Konsumtifisme Umrah

www.majalahnabawi.com – Medio April 2011 ini, Allah memberikan kesempatan kepada kami untuk menengok putra semata wayang kami yang sejak tahun lalu belajar di Universitas Islam Madinah. Kesempatan ini sekaligus kami manfaatkan untuk mengamati perkembangan umrah. Dibandingkan dengan era 1970-an sampai 1980-an antusias umat untuk menjalankan umrah luar biasa. Dulu, kepadatan jama’ah di Masjidil Haram yang mirip musim haji hanya pada malam 27 Ramadhan. Kini, kepadatan semacam itu dapat dilihat setiap malam.

Simbol Gengsi Baru

Apakah yang mendorong mereka jorjoran menjalankan umrah? Ada beberapa alasan. Pertama, lamanya masa tunggu untuk beribadah haji, menjadi faktor yang menonjol terhadap fenomena umrah masa kini. Kedua, kekurangpuasan ketika menjalankan ibadah haji sehingga mereka mengulanginya dalam bentuk umrah. Ketiga, orang tua memberikan hadiah umrah bagi anak-anaknya yang berprestasi lulus ujian. Keempat, sebagai simbol gengsi baru, sebab dengan menjalankan umrah berarti di mata masyarakat, yang bersangkutan memiliki nilai plus. Bahkan konon paket pernikahan di sisi Ka’bah. Kelima, Makkah dengan fasilitasnya yang mutakhir tampaknya juga mempengaruhi umat untuk berumrah.

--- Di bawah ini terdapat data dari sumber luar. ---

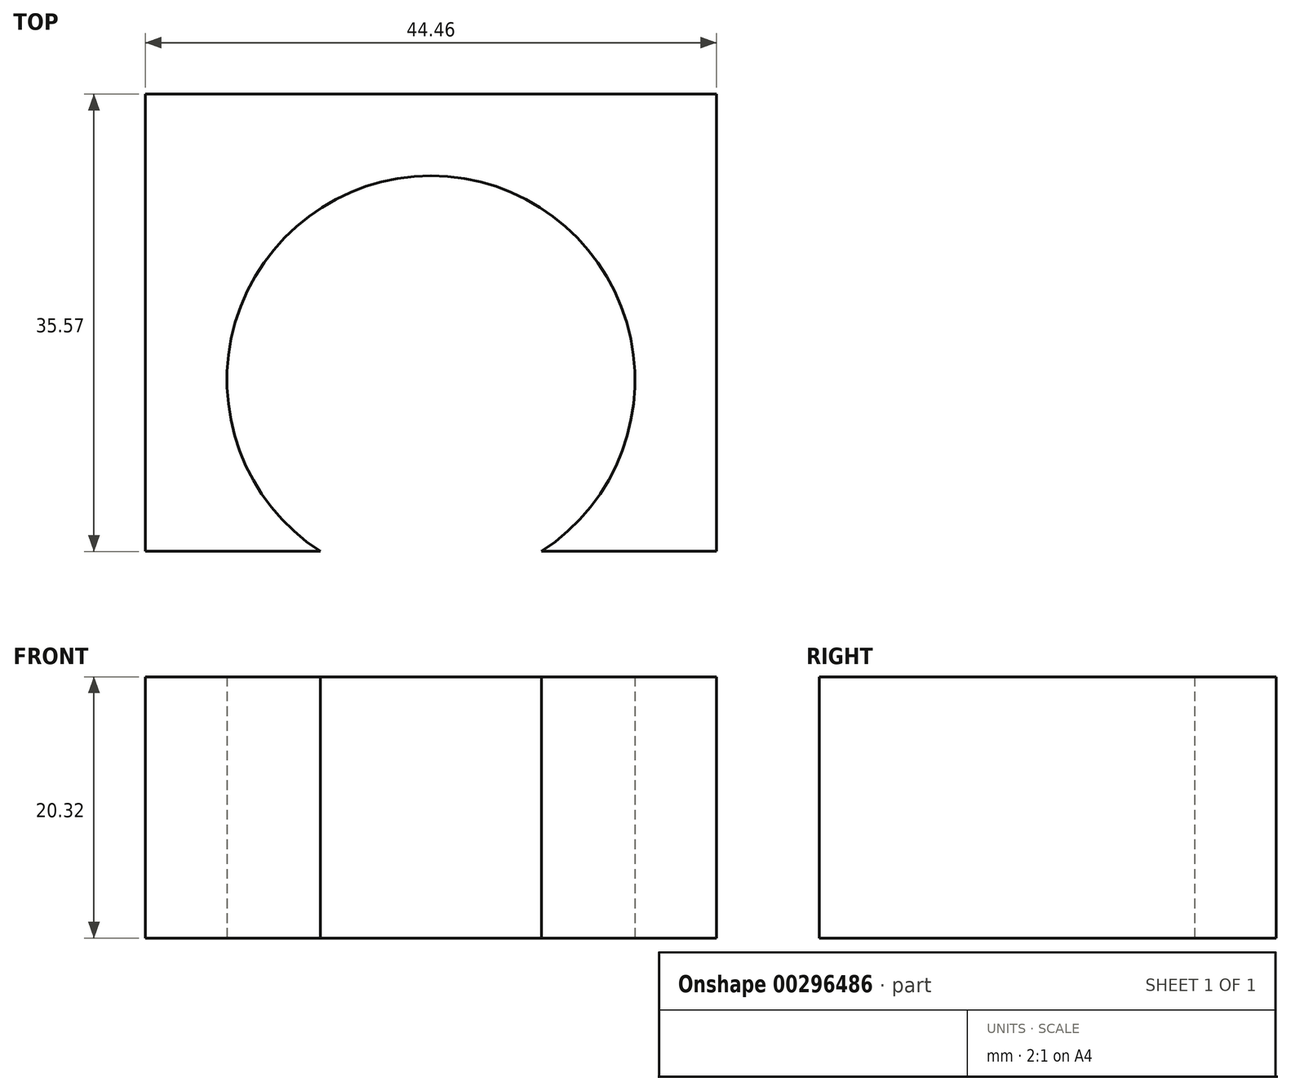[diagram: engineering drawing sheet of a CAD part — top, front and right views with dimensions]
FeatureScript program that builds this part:
annotation { "Feature Type Name" : "Feature", "Feature Type Description" : "" }
export const myFeature = defineFeature(function(context is Context, id is Id, definition is map)
    precondition{}
    {
        {
            var Q0;
            Q0=qCreatedBy(makeId("Top.planeOp"),FACE);
            var sketch = newSketch(context, id + "F0", { "sketchPlane" : qUnion([Q0])});
            skCircle(sketch, "E0", {"center": v(0, 0) * mm, "radius": 15.88 * mm});
            skLineSegment(sketch, "E1.bottom", {"start": v(-22.23, 22.23) * mm, "end": v(22.23, 22.23) * mm});
            skLineSegment(sketch, "E1.top", {"start": v(-22.23, -22.23) * mm, "end": v(22.23, -22.23) * mm});
            skLineSegment(sketch, "E1.left", {"start": v(-22.23, 22.23) * mm, "end": v(-22.23, -22.23) * mm});
            skLineSegment(sketch, "E1.right", {"start": v(22.23, 22.23) * mm, "end": v(22.23, -22.23) * mm});
            skSolve(sketch);
        }
        {
            var Q0;
            Q0=makeQuery(id+"F0.imprint","IMPRINT",FACE,{"disambiguationData":[TD([[makeQuery(id+"F0.imprint","IMPRINT",EDGE,{"derivedFrom":sQuery(id+"F0.wireOp",EDGE,"E0")}),-1.0]])]});
            extrude(context, id + "F1", {"entities" : qUnion([Q0]), "depth" : 20.32 * mm});
        }
        {
            var Q0;
            Q0=makeQuery(id+"F1.opExtrude","CAP_FACE",FACE,{"disambiguationData":[OSD([sQuery(id+"F0.wireOp",EDGE,"E0"),sQuery(id+"F0.wireOp",EDGE,"E1.bottom"),sQuery(id+"F0.wireOp",EDGE,"E1.top"),sQuery(id+"F0.wireOp",EDGE,"E1.left"),sQuery(id+"F0.wireOp",EDGE,"E1.right")])],"isStart":false});
            var sketch = newSketch(context, id + "F2", { "sketchPlane" : qUnion([Q0])});
            skLineSegment(sketch, "E2.bottom", {"start": v(-22.23, -22.23) * mm, "end": v(22.23, -22.23) * mm});
            skLineSegment(sketch, "E2.top", {"start": v(-22.23, -13.34) * mm, "end": v(22.23, -13.34) * mm});
            skLineSegment(sketch, "E2.left", {"start": v(-22.23, -22.23) * mm, "end": v(-22.23, -13.34) * mm});
            skLineSegment(sketch, "E2.right", {"start": v(22.23, -22.23) * mm, "end": v(22.23, -13.34) * mm});
            skSolve(sketch);
        }
        {
            var Q0;
            Q0=makeQuery(id+"F2.imprint","IMPRINT",FACE,{"disambiguationData":[TD([[makeQuery(id+"F2.imprint","IMPRINT",EDGE,{"derivedFrom":sQuery(id+"F2.wireOp",EDGE,"E2.bottom")}),1.0]])]});
            extrude(context, id + "F3", {"entities" : qUnion([Q0]), "operationType" : NewBodyOperationType.REMOVE, "endBound" : BoundingType.THROUGH_ALL, "oppositeDirection" : true, "depth" : 25.4 * mm});
        }
    });
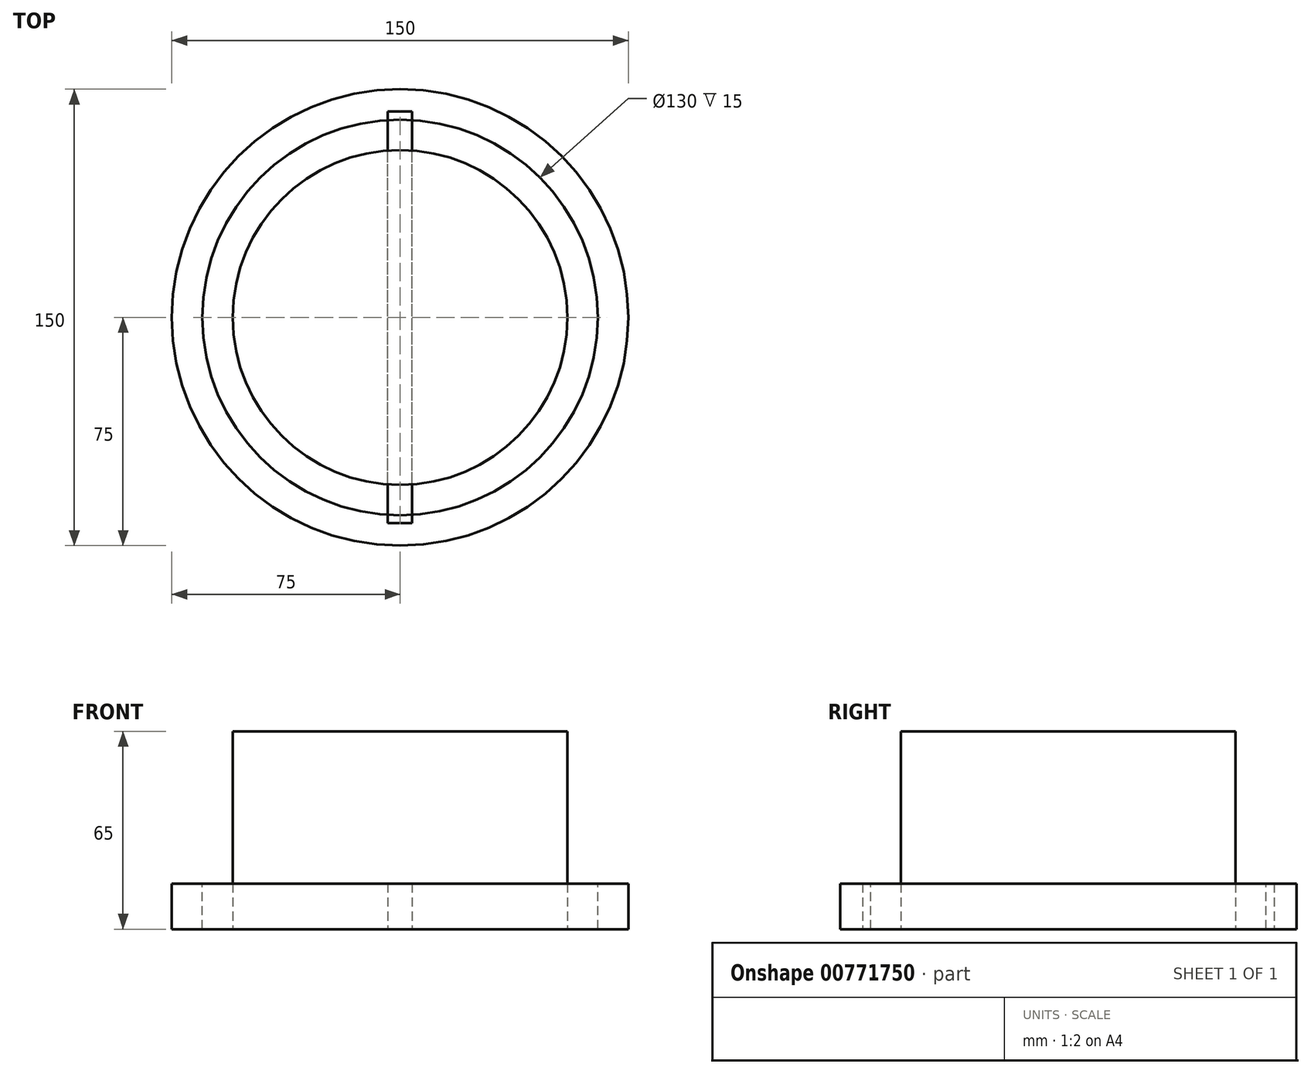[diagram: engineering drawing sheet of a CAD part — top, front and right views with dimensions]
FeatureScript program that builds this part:
annotation { "Feature Type Name" : "Feature", "Feature Type Description" : "" }
export const myFeature = defineFeature(function(context is Context, id is Id, definition is map)
    precondition{}
    {
        {
            var Q0;
            Q0=qCreatedBy(makeId("Top.planeOp"),FACE);
            var sketch = newSketch(context, id + "F0", { "sketchPlane" : qUnion([Q0])});
            skCircle(sketch, "E0", {"center": v(0, 0) * mm, "radius": 75 * mm});
            skSolve(sketch);
        }
        {
            var Q0;
            Q0=makeQuery(id+"F0.imprint","IMPRINT",FACE,{"disambiguationData":[TD([[makeQuery(id+"F0.imprint","IMPRINT",EDGE,{"derivedFrom":sQuery(id+"F0.wireOp",EDGE,"E0")}),1.0]])]});
            extrude(context, id + "F1", {"entities" : qUnion([Q0]), "depth" : 15 * mm, "offsetDistance" : 25 * mm});
        }
        {
            var Q0;
            Q0=makeQuery(id+"F1.opExtrude","CAP_FACE",FACE,{"disambiguationData":[OSD([sQuery(id+"F0.wireOp",EDGE,"E0")])],"isStart":false});
            var sketch = newSketch(context, id + "F2", { "sketchPlane" : qUnion([Q0])});
            skCircle(sketch, "E1", {"center": v(0, 0) * mm, "radius": 65 * mm});
            skSolve(sketch);
        }
        {
            var Q0;
            Q0=makeQuery(id+"F2.imprint","IMPRINT",FACE,{"disambiguationData":[TD([[makeQuery(id+"F2.imprint","IMPRINT",EDGE,{"derivedFrom":sQuery(id+"F2.wireOp",EDGE,"E1")}),1.0]])]});
            extrude(context, id + "F3", {"entities" : qUnion([Q0]), "operationType" : NewBodyOperationType.REMOVE, "oppositeDirection" : true, "depth" : 21.3 * mm, "offsetDistance" : 25 * mm});
        }
        {
            var Q0;
            Q0=qCreatedBy(makeId("Top.planeOp"),FACE);
            var sketch = newSketch(context, id + "F4", { "sketchPlane" : qUnion([Q0])});
            skCircle(sketch, "E2", {"center": v(0, 0) * mm, "radius": 55 * mm});
            skSolve(sketch);
        }
        {
            var Q0;
            Q0=makeQuery(id+"F4.imprint","IMPRINT",FACE,{"disambiguationData":[TD([[makeQuery(id+"F4.imprint","IMPRINT",EDGE,{"derivedFrom":sQuery(id+"F4.wireOp",EDGE,"E2")}),1.0]])]});
            extrude(context, id + "F5", {"entities" : qUnion([Q0]), "depth" : 15 * mm, "offsetDistance" : 25 * mm});
        }
        {
            var Q0;
            Q0=qCreatedBy(makeId("Top.planeOp"),FACE);
            var sketch = newSketch(context, id + "F6", { "sketchPlane" : qUnion([Q0])});
            skLineSegment(sketch, "E3.bottom", {"start": v(4, -67.63) * mm, "end": v(-4, -67.63) * mm});
            skLineSegment(sketch, "E3.top", {"start": v(4, 67.63) * mm, "end": v(-4, 67.63) * mm});
            skLineSegment(sketch, "E3.left", {"start": v(4, -67.63) * mm, "end": v(4, 67.63) * mm});
            skLineSegment(sketch, "E3.right", {"start": v(-4, -67.63) * mm, "end": v(-4, 67.63) * mm});
            skPoint(sketch, "E3.middle", {"position": v(0, 0) * mm});
            skSolve(sketch);
        }
        {
            var Q0;
            Q0=makeQuery(id+"F6.imprint","IMPRINT",FACE,{"disambiguationData":[TD([[makeQuery(id+"F6.imprint","IMPRINT",EDGE,{"derivedFrom":sQuery(id+"F6.wireOp",EDGE,"E3.bottom")}),-1.0]])]});
            extrude(context, id + "F7", {"entities" : qUnion([Q0]), "depth" : 15 * mm, "offsetDistance" : 25 * mm});
        }
        {
            var Q0;
            Q0=makeQuery(id+"F5.opExtrude","CAP_FACE",FACE,{"disambiguationData":[OSD([sQuery(id+"F4.wireOp",EDGE,"E2")])],"isStart":false});
            extrude(context, id + "F8", {"entities" : qUnion([Q0]), "depth" : 50 * mm, "offsetDistance" : 25 * mm});
        }
    });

Tidak Dicontohkan Nabi saw.

Ibadah haji dan umrah diwajibkan kepada umat Islam pada tahun 6 H. Pada tahun itu pula Nabi saw., bermaksud untuk umrah, tetapi gagal karena Makkah masih dikuasai oleh kaum musyrikin. Sejak Makkah dibebaskan tahun 8 H sampai beliau wafat tahun 11 H, Nabi saw., punya kesempatan beribadah haji tiga kali, tetapi beliau melakukannya hanya sekali. Beliau juga punya kesempatan beribadah umrah ratusan bahkan ribuan kali, namun beliau beribadah umrah sunnah hanya dua kali dan tidak pernah dilakukan pada bulan Ramadan.

Sekiranya Nabi saw., tidak punya uang untuk berhaji tiap tahun dan berumrah tiap bulan, tentu para sahabat yang kaya akan membiayai Nabi saw., untuk itu. Tetapi Nabi saw., bukan tipologi orang yang suka minta bantuan. Setelah Nabi saw., tinggal di Madinah, banyak terjadi peperangan. Maka uang Nabi saw., dipakai untuk membiayai jihad fi sabilillah itu. Banyak para sahabat yang gugur sebagai syuhada dalam peperangan, akibatnya banyak janda, orang miskin dan anak yatim. Nabi saw., mencontohkan dan memerintahkan umatnya untuk menyantuni orang-orang tersebut. Di Madinah juga ada ratusan mahasiswa miskin yang belajar pada beliau. Nabi saw., mencontohkan dan memerintahkan umatnya untuk menyantuni mereka. Nabi saw., lebih memprioritaskan ibadah sosial daripada ibadah individual apabila dua ibadah itu hukumnya sunnah.

Di negeri kita, potret kemiskinan ada di mana-mana. Dalam keadaan seperti itu, apakah Islam membenarkan umatnya jorjoran pergi umrah? Sekiranya berhaji dan berumrah ulang adalah sebuah kebaikan tentulah Nabi saw., telah melakukannya. Kini, permasalahannya kembali pada kita; apakah kita dalam beribadah mau mengikuti contoh dari Nabi saw, ataukah kita mengikuti selera alias hawa nafsu kita sendiri. Iblis sangat cerdik, maksiat dibungkusnya dengan ibadah.